-- 启动yarn-session
/home/flink-1.15.2/bin/yarn-session.sh -d
-- 在yarn session模式下启动flink sql
/home/flink-1.15.2/bin/sql-client.sh embedded -s yarn-session
代码:
-- sets up the result mode to tableau to show the results directly in the CLI
set execution.result-mode=tableau;
CREATE TABLE t2(
uuid VARCHAR(20) PRIMARY KEY NOT ENFORCED,
name VARCHAR(10),
age INT,
ts TIMESTAMP(3),
`partition` VARCHAR(20)
)
PARTITIONED BY (`partition`)
WITH (
'connector' = 'hudi',
'path' = 'hdfs://hp5:8020/user/hudi_data/t2',
'table.type' = 'MERGE_ON_READ' -- this creates a MERGE_ON_READ table, by default is COPY_ON_WRITE
);
-- insert data using values
INSERT INTO t2 VALUES
('id1','Danny',23,TIMESTAMP '1970-01-01 00:00:01','par1'),
('id2','Stephen',33,TIMESTAMP '1970-01-01 00:00:02','par1'),
('id3','Julian',53,TIMESTAMP '1970-01-01 00:00:03','par2'),
('id4','Fabian',31,TIMESTAMP '1970-01-01 00:00:04','par2'),
('id5','Sophia',18,TIMESTAMP '1970-01-01 00:00:05','par3'),
('id6','Emma',20,TIMESTAMP '1970-01-01 00:00:06','par3'),
('id7','Bob',44,TIMESTAMP '1970-01-01 00:00:07','par4'),
('id8','Han',56,TIMESTAMP '1970-01-01 00:00:08','par4');
select * from t2;
更新数据和insert数据类似
-- this would update the record with key 'id1'
insert into t1 values
('id1','Danny',27,TIMESTAMP '1970-01-01 00:00:01','par1');
注意,现在保存模式是追加。通常,总是使用追加模式,除非您试图第一次创建表。再次查询数据将显示更新的记录。每个写操作都会生成一个由时间戳表示的新提交。在之前的提交中查找相同的_hoodie_record_keys的_hoodie_commit_time、age字段的更改。
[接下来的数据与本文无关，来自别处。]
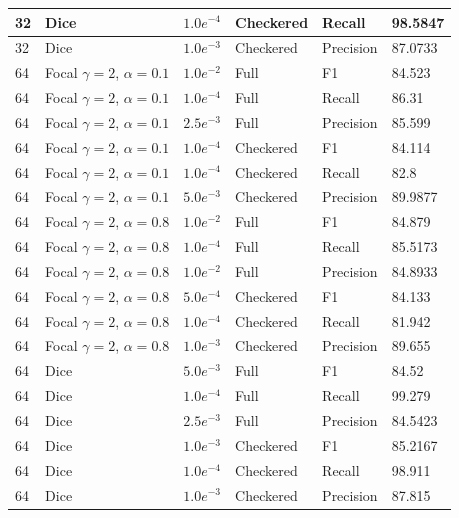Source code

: \begin{table}[H]
\begin{center}
\begin{tabular}{|l|l|l|l|l|l|}
\hline
32  & Dice                                & $1.0e^{-4}$& Checkered & Recall        & 98.5847  \\
\hline
32  & Dice                                & $1.0e^{-3}$& Checkered & Precision     & 87.0733  \\
\hline
64  & Focal $\gamma = 2$, $\alpha = 0.1$  & $1.0e^{-2}$& Full      & F1        & 84.523   \\
\hline
64  & Focal $\gamma = 2$, $\alpha = 0.1$  & $1.0e^{-4}$& Full      & Recall    & 86.31    \\
\hline
64  & Focal $\gamma = 2$, $\alpha = 0.1$  & $2.5e^{-3}$& Full      & Precision & 85.599   \\
\hline
64  & Focal $\gamma = 2$, $\alpha = 0.1$  & $1.0e^{-4}$& Checkered & F1        & 84.114   \\
\hline
64  & Focal $\gamma = 2$, $\alpha = 0.1$  & $1.0e^{-4}$& Checkered & Recall    & 82.8     \\
\hline
64  & Focal $\gamma = 2$, $\alpha = 0.1$  & $5.0e^{-3}$& Checkered & Precision & 89.9877  \\
\hline
64  & Focal $\gamma = 2$, $\alpha = 0.8$  & $1.0e^{-2}$& Full      & F1        & 84.879   \\
\hline
64  & Focal $\gamma = 2$, $\alpha = 0.8$  & $1.0e^{-4}$& Full      & Recall    & 85.5173  \\
\hline
64  & Focal $\gamma = 2$, $\alpha = 0.8$  & $1.0e^{-2}$& Full      & Precision & 84.8933  \\
\hline
64  & Focal $\gamma = 2$, $\alpha = 0.8$  & $5.0e^{-4}$& Checkered & F1        & 84.133   \\
\hline
64  & Focal $\gamma = 2$, $\alpha = 0.8$  & $1.0e^{-4}$& Checkered & Recall    & 81.942   \\
\hline
64  & Focal $\gamma = 2$, $\alpha = 0.8$  & $1.0e^{-3}$& Checkered & Precision & 89.655   \\
\hline
64  & Dice                                & $5.0e^{-3}$& Full      & F1            & 84.52    \\
\hline
64  & Dice                                & $1.0e^{-4}$& Full      & Recall        & 99.279   \\
\hline
64  & Dice                                & $2.5e^{-3}$& Full      & Precision     & 84.5423  \\
\hline
64  & Dice                                & $1.0e^{-3}$& Checkered & F1            & 85.2167  \\
\hline
64  & Dice                                & $1.0e^{-4}$& Checkered & Recall        & 98.911   \\
\hline
64  & Dice                                & $1.0e^{-3}$& Checkered & Precision     & 87.815   \\
\hline


\end{tabular}
\end{center}
\end{table}

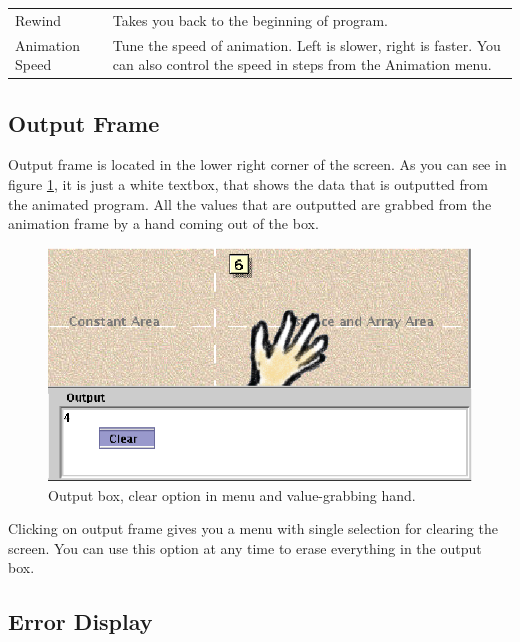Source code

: \documentclass[a4paper,11pt,english]{article}
\newcommand{\bu}[1]{\textsf{#1}}
\newcommand{\menu}{\bu}
\begin{document}
{\begin{table}[h]
\begin{center}
\begin{tabular}{l|p{100mm}}
\bu{Rewind} & Takes you back to the beginning of program. \\

\bu{Animation Speed} & Tune the speed of animation. Left is slower, right is faster. You can also control the speed in steps from the \menu{Animation} menu. \\
\hline
\end{tabular}
\end{center}
\end{table}

\subsection{Output Frame}

Output frame is located in the lower right corner of the screen. As you can see in figure \ref{fig:output}, it is just a white textbox, that shows the data that is outputted from the animated program. All the values that are outputted are grabbed from the animation frame by a hand coming out of the box.

\begin{figure}[ht]
\begin{center}
\includegraphics{images/output.eps}
\caption{\label{fig:output}Output box, clear option in menu and value-grabbing hand.}
\end{center}
\end{figure}

Clicking on output frame gives you a menu with single selection for clearing the screen. You can use this option at any time to erase everything in the output box.

\subsection{Error Display}

}
\end{document}
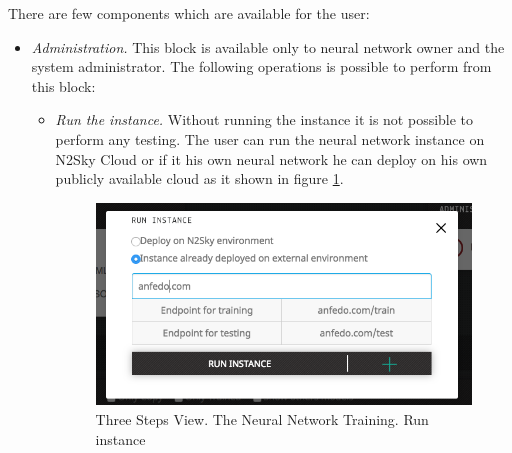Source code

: There are few components which are available for the user:
\begin{itemize}
\item \emph{Administration.} This block is available only to neural network owner and the system administrator. The following operations is possible to perform from this block:
\begin{itemize}
\item \emph{Run the instance.} Without running the instance it is not possible to perform any testing. The user can run the neural network instance on N2Sky Cloud or if it his own neural network he can deploy on his own publicly available cloud as it shown in figure \ref{fig:run_instance_3_steps}. 

\begin{figure}[htbp]
\begin{center}
  \includegraphics[scale=0.5]{components/5/img/run_instance_3_steps.png}
  \caption{Three Steps View. The Neural Network Training. Run instance}
  \label{fig:run_instance_3_steps}
\end{center}
\end{figure}


\end{itemize}
\end{itemize}
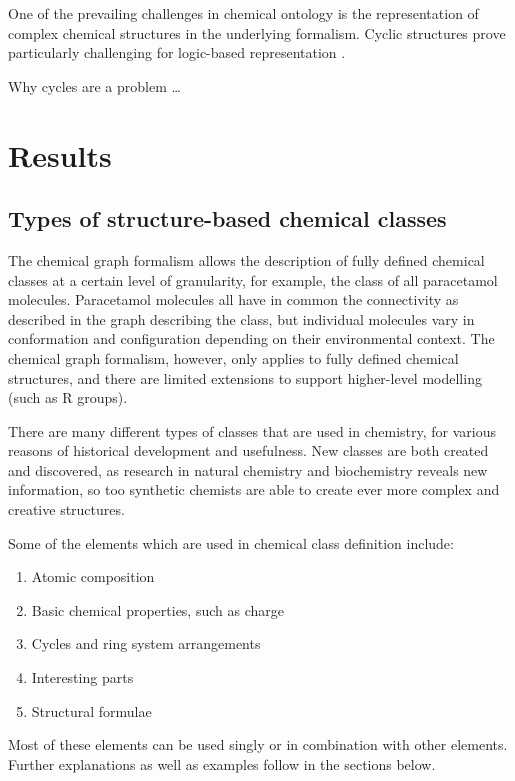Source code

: \documentclass[10pt]{bmc_article}
\newenvironment{bmcformat}{\baselineskip20pt\sloppy\setboolean{publ}{false}}{\baselineskip20pt\sloppy}
\begin{document}
\begin{bmcformat}
One of the prevailing challenges in chemical ontology is the representation of complex chemical structures in the underlying formalism. Cyclic structures prove particularly challenging for logic-based representation \cite{magka2010}.  

Why cycles are a problem \ldots




\section*{Results}

\subsection*{Types of structure-based chemical classes}
\label{sec:resultsclasses}

The chemical graph formalism \cite{trinajstic1992} allows the description of fully defined chemical classes at a certain level of granularity, for example, the class of all paracetamol molecules.  Paracetamol molecules all have in common the connectivity as described in the graph describing the class, but individual molecules vary in conformation and configuration depending on their environmental context. The chemical graph formalism, however, only applies to fully defined chemical structures, and there are limited extensions to support higher-level modelling (such as R groups). 

There are many different types of classes that are used in chemistry, for various reasons of historical development and usefulness. New classes are both created and discovered, as research in natural chemistry and biochemistry reveals new information, so too synthetic chemists are able to create ever more complex and creative structures.

Some of the elements which are used in chemical class definition include: 
\begin{enumerate}
	\item Atomic composition
	\item Basic chemical properties, such as charge
	\item Cycles and ring system arrangements
	\item Interesting parts
	\item Structural formulae
\end{enumerate}

Most of these elements can be used singly or in combination with other elements.  Further explanations as well as examples follow in the sections below. 


\end{bmcformat}
\end{document}
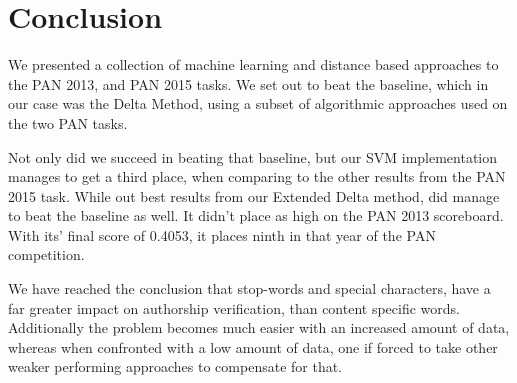 \section{Conclusion} \label{sec:conclusion} 

We presented a collection of machine learning and distance based approaches
to the PAN 2013, and PAN 2015 tasks. We set out to beat the baseline, 
which in our case was the Delta Method, using a subset of algorithmic
approaches used on the two PAN tasks. 

Not only did we succeed in beating that baseline, but our SVM implementation
manages to get a third place, when comparing to the other results from the
PAN 2015 task. While out best results from our Extended Delta method, did
manage to beat the baseline as well. It didn't place as high on the PAN 2013
scoreboard. With its' final score of 0.4053, it places ninth in that year of the
PAN competition.

We have reached the conclusion that stop-words and special characters, have a
far greater impact on authorship verification, than content specific words.
Additionally the problem becomes much easier with an increased amount of data,
whereas when confronted with a low amount of data, one if forced to take other
weaker performing approaches to compensate for that.

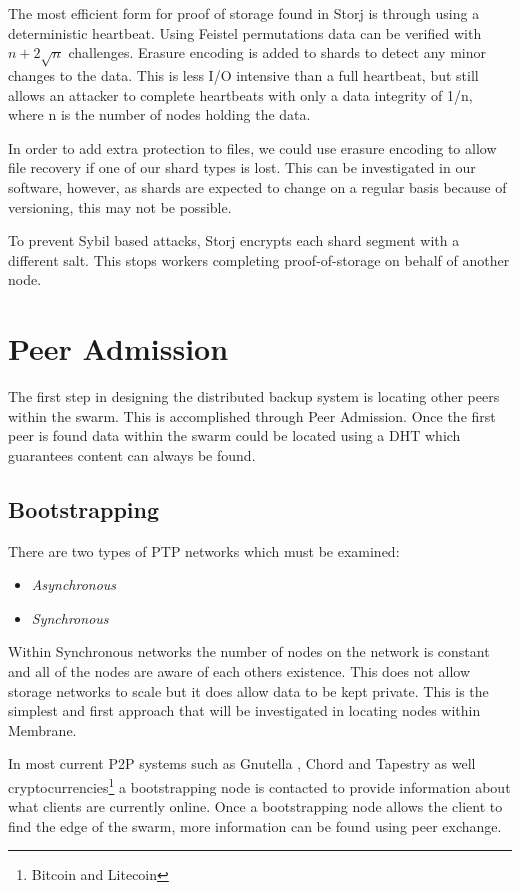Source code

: \documentclass[11pt, a4paper, twocolumn, twoside]{report}
\begin{document}
The most efficient form for proof of storage found in Storj is through using a deterministic heartbeat. Using Feistel permutations data can be verified with $n + 2 \sqrt{n}$ challenges. Erasure encoding is added to shards to detect any minor changes to the data. This is less I/O intensive than a full heartbeat, but still allows an attacker to complete heartbeats with only a data integrity of 1/n, where n is the number of nodes holding the data.

In order to add extra protection to files, we could use erasure encoding to allow file recovery if one of our shard types is lost. This can be investigated in our software, however, as shards are expected to change on a regular basis because of versioning, this may not be possible.

To prevent Sybil based attacks, Storj encrypts each shard segment with a different salt. This stops workers completing proof-of-storage on behalf of another node.

\section{Peer Admission}

The first step in designing the distributed backup system is locating other peers within the swarm. This is accomplished through Peer Admission. Once the first peer is found data within the swarm could be located using a DHT which guarantees content can always be found.

\subsection{Bootstrapping}

There are two types of PTP networks which must be examined:

\begin{itemize}
 \item \emph{Asynchronous}
 \item \emph{Synchronous}
\end{itemize}

Within Synchronous networks the number of nodes on the network is constant and all of the nodes are aware of each others existence. This does not allow storage networks to scale but it does allow data to be kept private. \citep{saxena2003admission} This is the simplest and first approach that will be investigated in locating nodes within Membrane.

In most current P2P systems such as Gnutella \citep{klingberg2002gnutella}, Chord and Tapestry as well cryptocurrencies\footnote{Bitcoin and Litecoin} a bootstrapping node is contacted to provide information about what clients are currently online. Once a bootstrapping node allows the client to find the edge of the swarm, more information can be found using peer exchange.
\end{document}
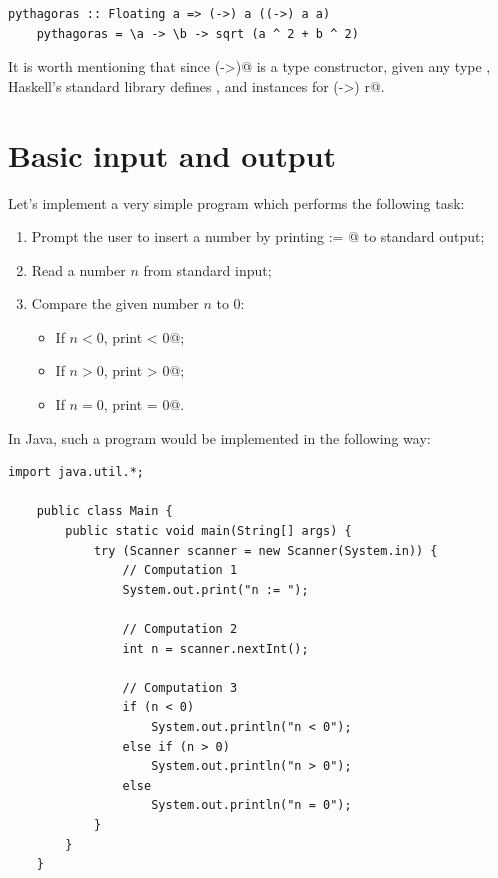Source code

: \documentclass[UdineBachThesis,american,11pt]{PhdThesis}
\begin{document}
  \begin{lstlisting}[gobble=4,basicstyle=\ttfamily\small]
    pythagoras :: Floating a => (->) a ((->) a a)
    pythagoras = \a -> \b -> sqrt (a ^ 2 + b ^ 2)
  \end{lstlisting}

  It is worth mentioning that since \lstinline@(->)@ is a type constructor,
  given any type \lstinline@r@, Haskell's standard library defines
  \lstinline@Functor@, \lstinline@Applicative@ and \lstinline@Monad@ instances
  for \lstinline@(->) r@.

  \section{Basic input and output}

  Let's implement a very simple program which performs the following task:

  \begin{enumerate}
    \item Prompt the user to insert a number by printing \lstinline@n := @ to
    standard output;

    \item Read a number $n$ from standard input;

    \item Compare the given number $n$ to $0$:

    \begin{itemize}[noitemsep]
      \item If $n < 0$, print \lstinline@n < 0@;
      \item If $n > 0$, print \lstinline@n > 0@;
      \item If $n = 0$, print \lstinline@n = 0@.
    \end{itemize}
  \end{enumerate}

  In Java, such a program would be implemented in the following way:

  \begin{lstlisting}[gobble=4,basicstyle=\ttfamily\small]
    import java.util.*;

    public class Main {
        public static void main(String[] args) {
            try (Scanner scanner = new Scanner(System.in)) {
                // Computation 1
                System.out.print("n := ");

                // Computation 2
                int n = scanner.nextInt();

                // Computation 3
                if (n < 0)
                    System.out.println("n < 0");
                else if (n > 0)
                    System.out.println("n > 0");
                else
                    System.out.println("n = 0");
            }
        }
    }
  \end{lstlisting}
\end{document}
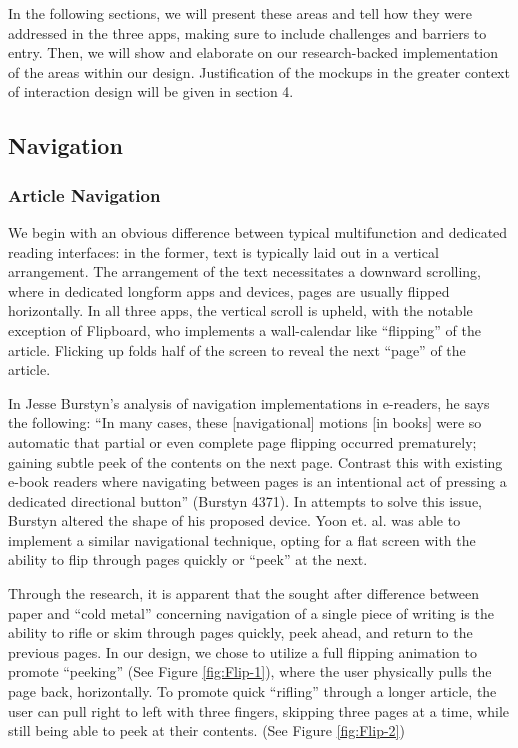 \documentclass[11pt, oneside]{article}   	%
\begin{document}
In the following sections, we will present these areas and tell how they were addressed in the three apps, making sure to include challenges and barriers to entry. Then, we will show and elaborate on our research-backed implementation of the areas within our design. Justification of the mockups in the greater context of interaction design will be given in section 4.

\subsection{Navigation}

\subsubsection{Article Navigation}
We begin with an obvious difference between typical multifunction and dedicated reading interfaces: in the former, text is typically laid out in a vertical arrangement. The arrangement of the text necessitates a downward scrolling, where in dedicated longform apps and devices, pages are usually flipped horizontally. In all three apps, the vertical scroll is upheld, with the notable exception of Flipboard, who implements a wall-calendar like ``flipping'' of the article. Flicking up folds half of the screen to reveal the next ``page'' of the article. 

In Jesse Burstyn's analysis of navigation implementations in e-readers, he says the following: ``In many cases, these [navigational] motions [in books] were so automatic that partial or even complete page flipping occurred prematurely; gaining subtle peek of the contents on the next page. Contrast this with existing e-book readers where navigating between pages is an intentional act of pressing a dedicated directional button'' (Burstyn 4371). In attempts to solve this issue, Burstyn altered the shape of his proposed device. Yoon et. al. was able to implement a similar navigational technique, opting for a flat screen with the ability to flip through pages quickly or ``peek'' at the next.

Through the research, it is apparent that the sought after difference between paper and ``cold metal'' concerning navigation of a single piece of writing is the ability to rifle or skim through pages quickly, peek ahead, and return to the previous pages. In our design, we chose to utilize a full flipping animation to promote ``peeking'' (See Figure \ref{fig:Flip-1}), where the user physically pulls the page back, horizontally. To promote quick ``rifling'' through a longer article, the user can pull right to left with three fingers, skipping three pages at a time, while still being able to peek at their contents. (See Figure \ref{fig:Flip-2})
\end{document}
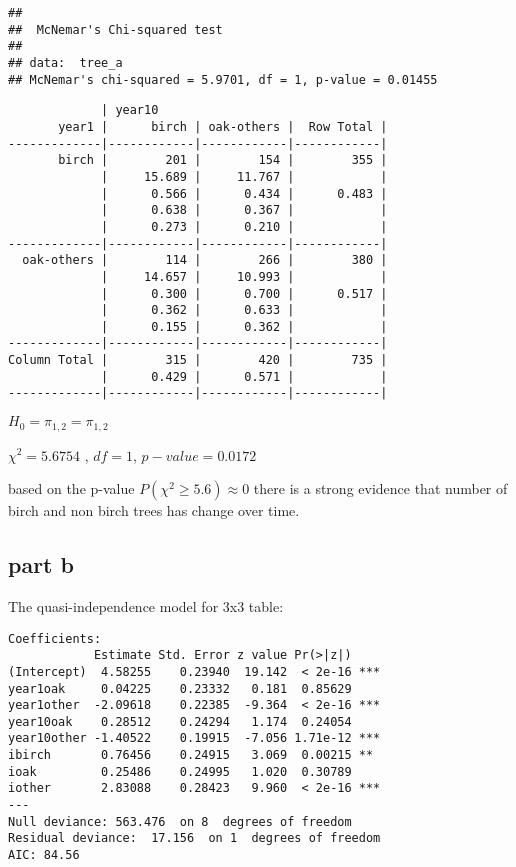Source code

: \documentclass[]{article}
\begin{document}
\begin{verbatim}
## 
##  McNemar's Chi-squared test
## 
## data:  tree_a
## McNemar's chi-squared = 5.9701, df = 1, p-value = 0.01455
\end{verbatim}

\begin{verbatim}
             | year10 
       year1 |      birch | oak-others |  Row Total | 
-------------|------------|------------|------------|
       birch |        201 |        154 |        355 | 
             |     15.689 |     11.767 |            | 
             |      0.566 |      0.434 |      0.483 | 
             |      0.638 |      0.367 |            | 
             |      0.273 |      0.210 |            | 
-------------|------------|------------|------------|
  oak-others |        114 |        266 |        380 | 
             |     14.657 |     10.993 |            | 
             |      0.300 |      0.700 |      0.517 | 
             |      0.362 |      0.633 |            | 
             |      0.155 |      0.362 |            | 
-------------|------------|------------|------------|
Column Total |        315 |        420 |        735 | 
             |      0.429 |      0.571 |            | 
-------------|------------|------------|------------|
\end{verbatim}

\(H_0 = \pi_{1,2} = \pi_{1,2}\)

\(\chi^2 =5.6754\) , \(df = 1\), \(p-value=0.0172\)

based on the p-value \(P(\chi^2 \ge 5.6) \approx 0\) there is a strong
evidence that number of birch and non birch trees has change over time.

\subsection{part b}\label{part-b}

The quasi-independence model for 3x3 table:

\begin{verbatim}
Coefficients:
            Estimate Std. Error z value Pr(>|z|)    
(Intercept)  4.58255    0.23940  19.142  < 2e-16 ***
year1oak     0.04225    0.23332   0.181  0.85629    
year1other  -2.09618    0.22385  -9.364  < 2e-16 ***
year10oak    0.28512    0.24294   1.174  0.24054    
year10other -1.40522    0.19915  -7.056 1.71e-12 ***
ibirch       0.76456    0.24915   3.069  0.00215 ** 
ioak         0.25486    0.24995   1.020  0.30789    
iother       2.83088    0.28423   9.960  < 2e-16 ***
---
Null deviance: 563.476  on 8  degrees of freedom
Residual deviance:  17.156  on 1  degrees of freedom
AIC: 84.56
\end{verbatim}
\end{document}
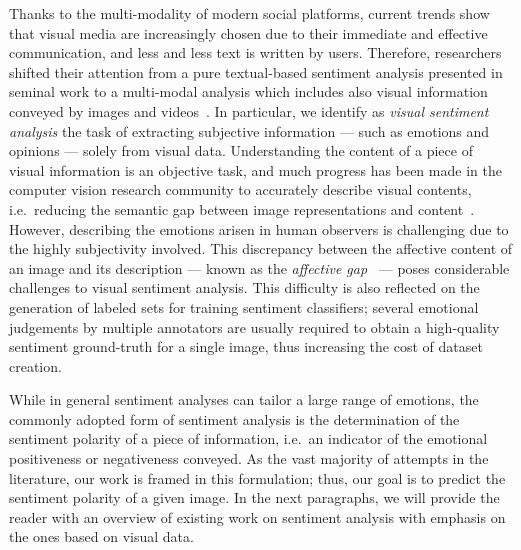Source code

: Thanks to the multi-modality of modern social platforms, current trends show that visual media are increasingly chosen due to their immediate and effective communication, and less and less text is written by users.
Therefore, researchers shifted their attention from a pure textual-based sentiment analysis presented in seminal work to a multi-modal analysis which includes also visual information conveyed by images and videos~\cite{borth2013large,cao2016cross,jou2015visual,siersdorfer2010analyzing,you2015robust,you2016cross}.
In particular, we identify as \emph{visual sentiment analysis} the task of extracting subjective information --- such as emotions and opinions --- solely from visual data.
Understanding the content of a piece of visual information is an objective task, and much progress has been made in the computer vision research community to accurately describe visual contents, i.e.\ reducing the semantic gap between image representations and content~\cite{li2016socializing}.
However, describing the emotions arisen in human observers is challenging due to the highly subjectivity involved.
This discrepancy between the affective content of an image and its description --- known as the \emph{affective gap}~\cite{siersdorfer2010analyzing} --- poses considerable challenges to visual sentiment analysis.
This difficulty is also reflected on the generation of labeled sets for training sentiment classifiers;
several emotional judgements by multiple annotators are usually required to obtain a high-quality sentiment ground-truth for a single image, thus increasing the cost of dataset creation.

While in general sentiment analyses can tailor a large range of emotions, the commonly adopted form of sentiment analysis is the determination of the sentiment polarity of a piece of information, i.e.\ an indicator of the emotional positiveness or negativeness conveyed.
As the vast majority of attempts in the literature, our work is framed in this formulation;
thus, our goal is to predict the sentiment polarity of a given image. %
In the next paragraphs, we will provide the reader with an overview of existing work on sentiment analysis with emphasis on the ones based on visual data.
Hudi Flink还提供了获取自给定提交时间戳以来更改的记录流的功能。这可以通过使用Hudi的流查询和提供需要流化更改的起始时间来实现。如果我们希望在给定的提交之后进行所有更改(通常是这样),则不需要指定endTime。
CREATE TABLE t1(
uuid VARCHAR(20) PRIMARY KEY NOT ENFORCED,
name VARCHAR(10),
age INT,
ts TIMESTAMP(3),
`partition` VARCHAR(20)
)
PARTITIONED BY (`partition`)
WITH (
'connector' = 'hudi',
'path' = '${path}',
'table.type' = 'MERGE_ON_READ',
'read.streaming.enabled' = 'true', -- this option enable the streaming read
'read.start-commit' = '20210316134557', -- specifies the start commit instant time
'read.streaming.check-interval' = '4' -- specifies the check interval for finding new source commits, default 60s.
);
-- Then query the table in stream mode
select * from t1;
这将给出读取之后发生的所有更改。start-commit提交。该特性的独特之处在于,它现在允许您在流或批处理数据源上编写流管道.
在流查询中使用数据时,Hudi Flink源还可以接受来自底层数据源的更改日志,然后按行级应用UPDATE和DELETE。然后,您可以在Hudi上为各种RDBMS同步一个NEAR-REAL-TIME快照。